Sunday, November 2, 2008

Get on the Right Financial Track by Tracking Your Expenses

We keep track of our expenses because things add up, sometimes in surprising ways. To make significant changes in your spending habits, you need to know your outflow or expenditure score. Record-keeping enables you to spot that all-important “big picture”: exactly how much you spend, and on what, as well as how it swings over time. If you can’t trace your expenses, making changes in your habits will be fairly jumbled. You might strike on something that will save you a lot of money, or you might not. You might cut down expenses a lot in one area, only to spend more in another area without realizing it. On the other hand, if you do know where your money goes, you can target those areas that need work the most, and you can make good decisions about how to spend your money. Often, your assumptions will be wrong.

Whether you earn much or just enough, the same principle applies. We frequently commit the error of considering each expense in isolation, deeming it worthy, and moving on… only to find that somehow there seem to be more worthy expenses than there’s money to pay for them. The technique is to look at the big picture and the real one…

How to track your expenses

Let’s fire up with the traditional method of record-keeping, and suppose that if you’re a computer geek, you’ll settle toward software later on. For the time being, keep it straightforward!

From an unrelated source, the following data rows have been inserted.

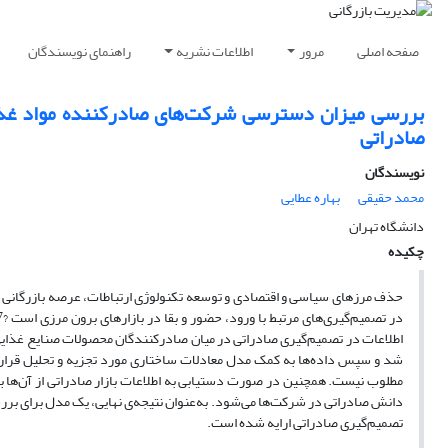
صفحه اصلی
مرور
اطلاعات نشریه
راهنمای نویسندگان
بررسی میزان دسترسی شرکت‌های صادرکننده مواد غذایی 
صادراتی
نویسندگان
محمد حقیقی
بهاره عطایی
دانشگاه تهران
چکیده
حذف مرزهای سیاسی و اقتصادی و توسعه تکنولوژی ارتباطات، عرصه بازرگانی بین‌ا
اطلاعات در تصمیم‌گیری صادراتی در میان صادرکنندگان محصولات صنایع غذایی
شد و سپس داده‌ها به کمک مدل معادلات ساختاری مورد تجزیه و تحلیل قرار گ
مطلوب نیست. همچنین در صورت دستیابی به اطلاعات بازار صادراتی از آن‌ها ب
دانش صادراتی در شرکت‌ها می‌شود. به‌عنوان نتیجه‌ی نهایی، یک مدل برای بررسی 
تصمیم‌گیری صادراتی ارایه شده است.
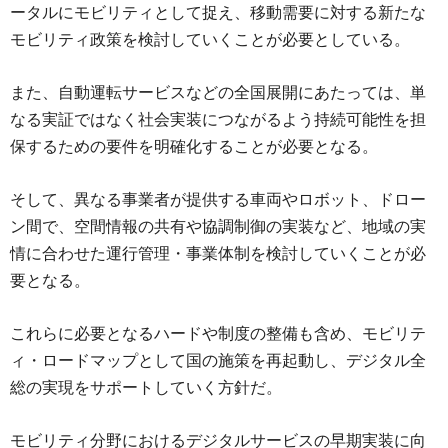
ータルにモビリティとして捉え、移動需要に対する新たな
モビリティ政策を検討していくことが必要としている。
また、自動運転サービスなどの全国展開にあたっては、単
なる実証ではなく社会実装につながるよう持続可能性を担
保するための要件を明確化することが必要となる。
そして、異なる事業者が提供する車両やロボット、ドロー
ン間で、空間情報の共有や協調制御の実装など、地域の実
情に合わせた運行管理・事業体制を検討していくことが必
要となる。
これらに必要となるハードや制度の整備も含め、モビリテ
ィ・ロードマップとして国の施策を再起動し、デジタル全
総の実現をサポートしていく方針だ。
モビリティ分野におけるデジタルサービスの早期実装に向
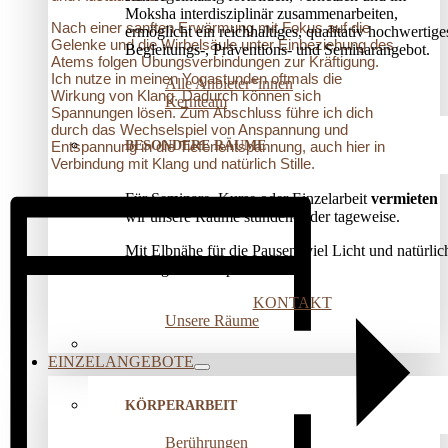
Moksha interdisziplinär zusammenarbeiten,
Nach einer sanften Erwärmung mit Fokus auf die
ermöglicht ein reichhaltiges, qualitativ hochwertige
Gelenke und die Wirbelsäule unter Einbeziehung des
Begleitungs-, Präventions­- und Seminarangebot.
Atems folgen Übungsverbindungen zur Kräftigung.
Ich nutze in meinen Yogastunden oftmals die
Alle Anbieter*innen
Wirkung von Klang. Dadurch können sich
Kernteam
Spannungen lösen. Zum Abschluss führe ich dich
durch das Wechselspiel von Anspannung und
BESONDERE RÄUME
Entspannung in die Tiefenentspannung, auch hier in
Verbindung mit Klang und natürlich Stille.
Für Seminare, Kurse oder Einzelarbeit
vermieten
wir unsere Räume stunden- oder tageweise.
Mit Elbnähe für die Pausen, viel Licht und natürlic
wohliger Atmosphäre!
KONTAKT
Unsere Räume
EINZELANGEBOTE
KÖRPERARBEIT
Berührungen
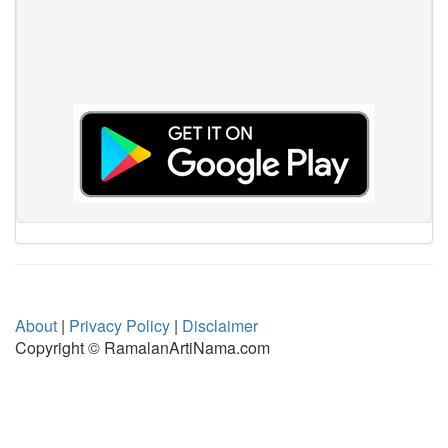
About
|
Privacy Policy
|
Disclaimer
Copyright © RamalanArtiNama.com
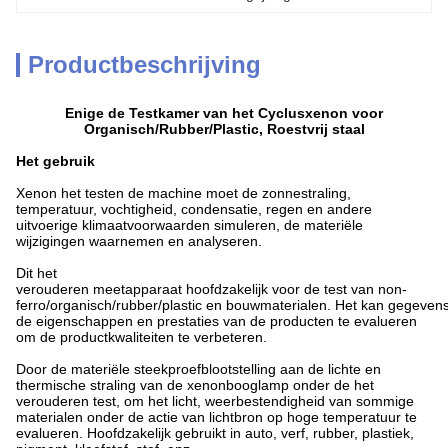
Productbeschrijving
Enige de Testkamer van het Cyclusxenon voor
Organisch/Rubber/Plastic, Roestvrij staal
Het gebruik
Xenon het testen de machine
moet de zonnestraling,
temperatuur, vochtigheid, condensatie, regen en andere
uitvoerige klimaatvoorwaarden simuleren, de materiële
wijzigingen waarnemen en analyseren.
Dit het
verouderen meetapparaat hoofdzakelijk voor de test van non-
ferro/organisch/rubber/plastic en bouwmaterialen. Het kan gegeven
de eigenschappen en
prestaties
van de producten te evalueren
om de productkwaliteiten te verbeteren.
Door de materiële steekproefblootstelling aan de lichte en
thermische straling van de xenonbooglamp onder de het
verouderen test, om het licht, weerbestendigheid van sommige
materialen onder de actie van lichtbron op hoge temperatuur te
evalueren. Hoofdzakelijk gebruikt in auto, verf, rubber, plastiek,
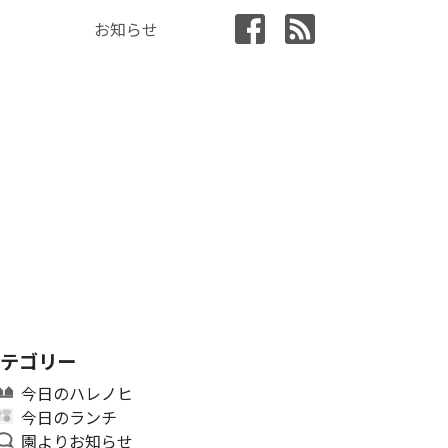
お知らせ
カテゴリー
今日のハレノヒ
今日のランチ
園よりお知らせ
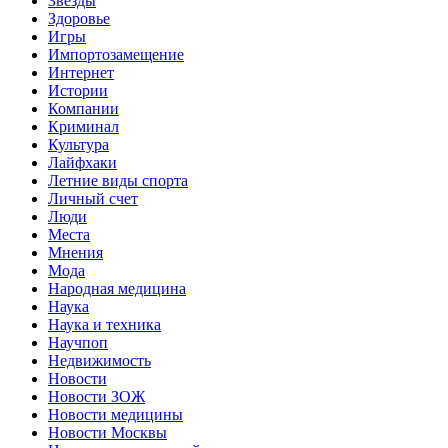
Звёзды
Здоровье
Игры
Импортозамещение
Интернет
Истории
Компании
Криминал
Культура
Лайфхаки
Летние виды спорта
Личный счет
Люди
Места
Мнения
Мода
Народная медицина
Наука
Наука и техника
Научпоп
Недвижимость
Новости
Новости ЗОЖ
Новости медицины
Новости Москвы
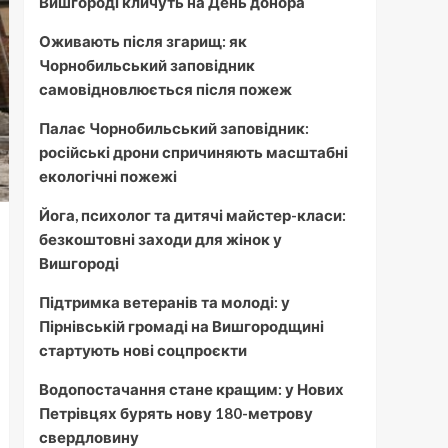
Вишгороді кличуть на День донора
Оживають після згарищ: як
Чорнобильський заповідник
самовідновлюється після пожеж
Палає Чорнобильський заповідник:
російські дрони спричиняють масштабні
екологічні пожежі
Йога, психолог та дитячі майстер-класи:
безкоштовні заходи для жінок у
Вишгороді
Підтримка ветеранів та молоді: у
Пірнівській громаді на Вишгородщині
стартують нові соцпроєкти
Водопостачання стане кращим: у Нових
Петрівцях бурять нову 180-метрову
свердловину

I suggest purchasing a small, cute or manly notebook. Why so? Because this is a constructive venture; strengthen it by using an nice-looking notebook, one that says “I’m doing a good thing for my life!” when you look at it.

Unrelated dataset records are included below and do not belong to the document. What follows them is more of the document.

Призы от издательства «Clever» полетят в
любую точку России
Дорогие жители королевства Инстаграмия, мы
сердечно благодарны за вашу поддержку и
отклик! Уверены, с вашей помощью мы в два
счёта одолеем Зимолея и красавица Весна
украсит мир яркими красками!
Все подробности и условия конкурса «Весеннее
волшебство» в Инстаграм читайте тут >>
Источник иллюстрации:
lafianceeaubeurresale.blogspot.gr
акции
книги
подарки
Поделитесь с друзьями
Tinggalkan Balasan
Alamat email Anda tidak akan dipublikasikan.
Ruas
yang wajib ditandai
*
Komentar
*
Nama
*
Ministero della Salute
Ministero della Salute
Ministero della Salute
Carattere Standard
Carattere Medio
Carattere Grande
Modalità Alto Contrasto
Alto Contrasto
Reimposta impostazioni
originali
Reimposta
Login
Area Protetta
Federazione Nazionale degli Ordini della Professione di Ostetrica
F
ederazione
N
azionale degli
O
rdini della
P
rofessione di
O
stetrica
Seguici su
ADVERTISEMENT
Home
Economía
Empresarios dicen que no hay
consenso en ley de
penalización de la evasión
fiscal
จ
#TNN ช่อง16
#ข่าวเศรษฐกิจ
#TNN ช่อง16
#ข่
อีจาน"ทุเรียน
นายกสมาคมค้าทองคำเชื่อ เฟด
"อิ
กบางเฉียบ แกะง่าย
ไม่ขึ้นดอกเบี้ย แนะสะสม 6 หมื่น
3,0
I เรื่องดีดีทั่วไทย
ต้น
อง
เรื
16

For daily expenses, you can either write everything down in your notebook right away, in which case you need to carry your notebook with you, or you can save the receipts from your purchases and then use those receipts in the next step. But if you do the receipts-saving method, make sure you actually get a receipt for everything, and that you actually do save them.
Once you have gathered enough information to start looking at the big picture – and this could be after as little as a week or two, if you’re eager to get started – then start categorizing the expenses and adding up the totals. To do this, you’ll need not only your daily record of purchases, but also any credit card bills, utility bills, checkbook register and any other bills that you have paid.

Keep in mind, be honest, be detailed, and be prepared to be surprised.

Hidden Expenses

Jotting down even the little bitty expenses is significant, because if you’re not sure where your money is going, it’s often going to what I call hidden expenses: ones that are small enough that ignore them.

The hidden purchases usually fall into one of three types:
  • impulse buys
  • Low-cost purchases
  • part of a routine or habit
Impulse buys often don’t get noticed because we don’t tend to plan for them: the CD on sale, the chocolate bar at the drug store. Even when they’re expensive, the fact that they seem spontaneous somehow tends to sabotage our rational spending: we justify the purchase as being exceptional. Even impulse buying often falls into some sort of pattern overall, though.

Low-cost items are another type of purchase that tends to fall under the radar. Something that only costs a dollar or two, like a cup of coffee or a little knick-knack, seem almost too small to be worth tracking. Except that little items add up to bigger totals. If you let a $1 purchase slip by every day without thinking about it, by the end of the year you would have let $365 drift away without knowing where it went. I bet you’d be interested in keeping track of the $365 if it were given to you all at once!

Purchases that are part of a routine are often the hardest to track, but in many ways the most important. These are purchases that we don’t even think about, but they can account for a lot of money: buying sodas from the soda machine at work, popcorn at the movie theater, coffee and a magazine on the way to work in the morning. Each purchase individually may not be expensive, but they add up, particularly since you may make these purchases frequently. The fortunate thing about this kind of spending is that it’s possible to change your routine slightly and eliminate a lot of these expenses: bringing a snack from home to work instead of plugging money into the vending machine, for instance.
In the long run

Once you’ve gotten a clear picture of your finances over the course of a year or so, you may or may not want to stick with the “record every penny” method, depending on your personal style, I still recommend that you keep a reasonably exhaustive record, so that you can keep track of changes in your spending… are expenses in one category starting to creep up again? Recordkeeping also ties in well with budgeting, so it’s a win-win situation to keep track of your expenses. Good record keeping is essential to your financial survival.